Aveva appena 15 anni quando Visconti lo scelse per interpretare il giovane Tadzio nel film tratto dal racconto di Thomas Mann. La sua figura eterea e il volto angelico impressionarono talmente il regista da spingerlo a definirlo “il ragazzo più bello del mondo”, un’etichetta che lo avrebbe accompagnato – e perseguitato – per il resto della sua esistenza.

Dietro l’aura leggendaria del suo sguardo si nascondeva però un percorso personale tormentato. Andrésen aveva raccontato in diverse interviste il peso della notorietà improvvisa e il disagio provato per la forte attenzione mediatica che seguì l’uscita del film. Quegli anni, e le loro conseguenze psicologiche, sono stati al centro del documentario The Most Beautiful Boy in the World (2021), che ha restituito la voce a un uomo ferito, consapevole di aver pagato un prezzo altissimo per un’immagine che non gli apparteneva più.

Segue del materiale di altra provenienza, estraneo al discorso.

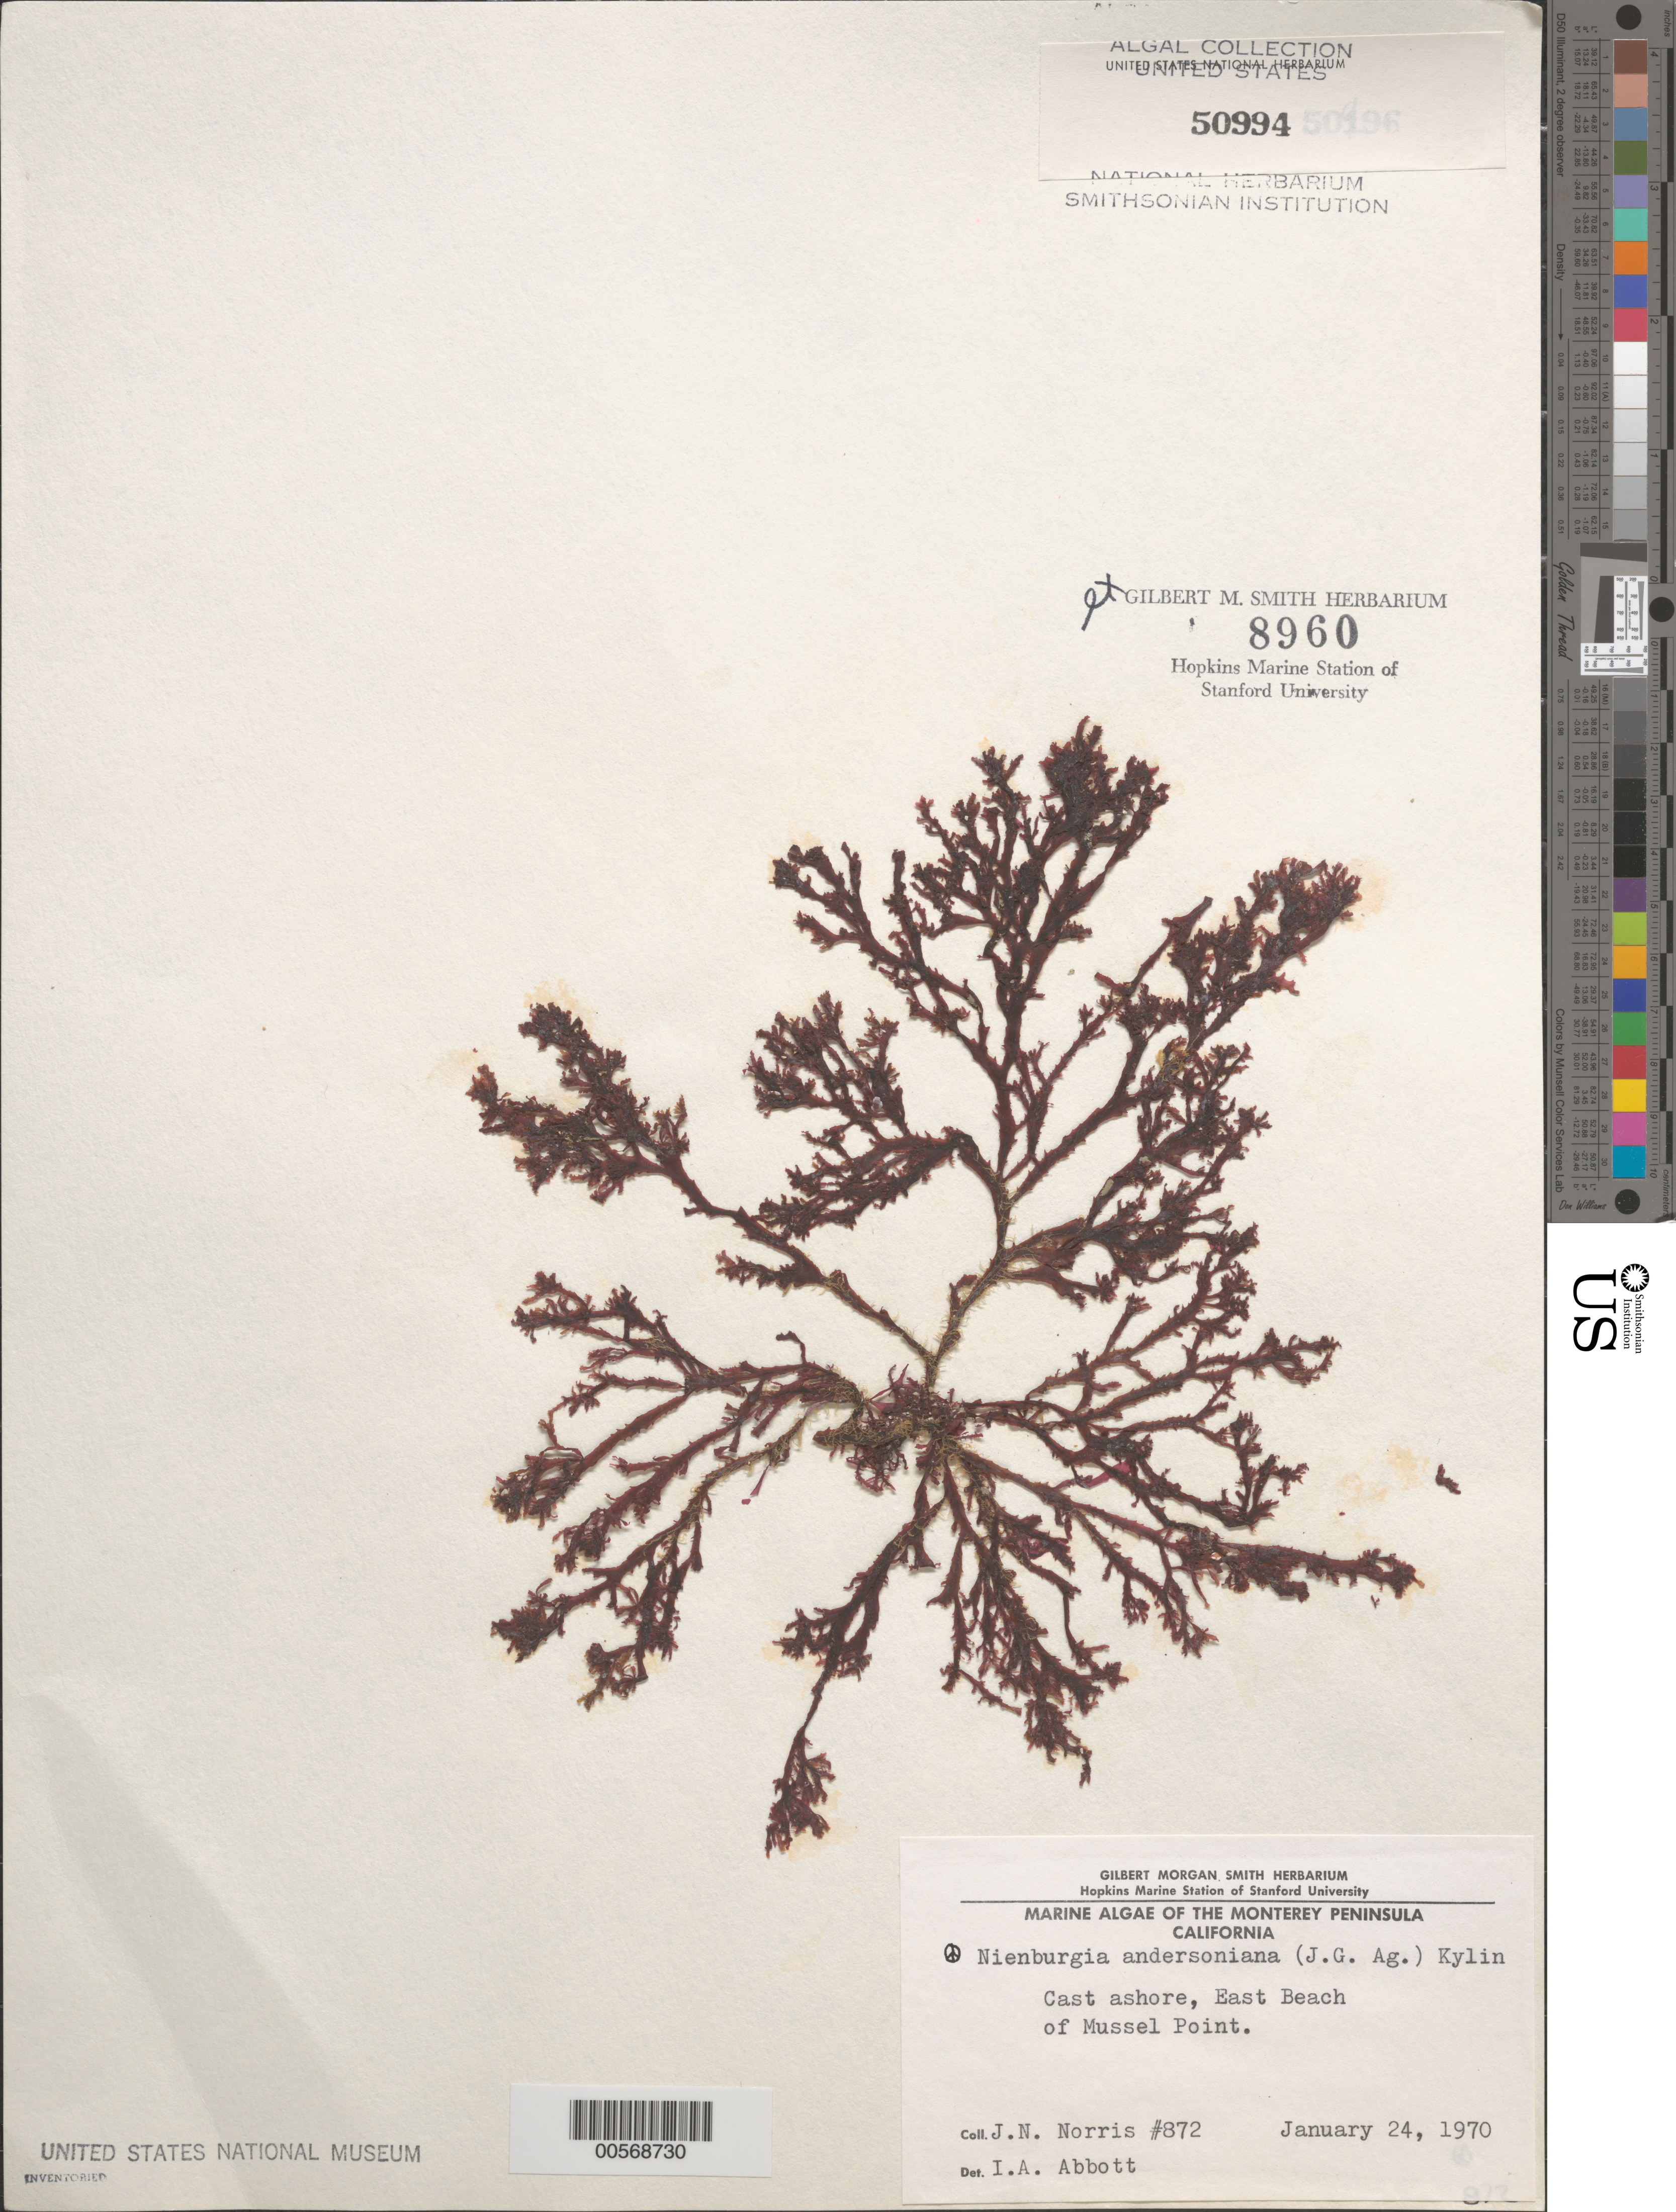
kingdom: Plantae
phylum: Rhodophyta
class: Florideophyceae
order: Ceramiales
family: Delesseriaceae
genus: Nienburgia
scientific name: Nienburgia andersoniana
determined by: Abbott, Isabella A.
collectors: J. N. Norris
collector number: JN-872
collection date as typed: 24 Jan 1970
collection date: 1970-01-24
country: United States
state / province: California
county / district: Monterey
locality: East Beach, Mussel Point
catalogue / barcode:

Nato a Stoccolma il 26 gennaio 1955, Andrésen aveva conosciuto il dolore sin da bambino, con la perdita della madre e la difficile ricerca di una stabilità familiare. Dopo il successo internazionale, tentò di costruirsi una carriera autonoma come attore e musicista, trovando particolare successo in Giappone, dove divenne una sorta di icona pop. Negli anni successivi continuò a lavorare nel cinema, sempre lontano dai riflettori, fino a comparire nel 2019 nel film Midsommar – Il villaggio dei dannati di Ari Aster, in un ruolo breve ma simbolico, che molti interpretarono come una riflessione sulla sua stessa fragilità.

Björn Andrésen lascia una figlia, Robine, nata dal matrimonio con la poetessa Susanna Roman. Le cause della morte non sono state rese note. Con lui scompare un volto che ha attraversato il tempo, capace di incarnare per un’intera generazione il confine sottile tra arte, innocenza e tragedia.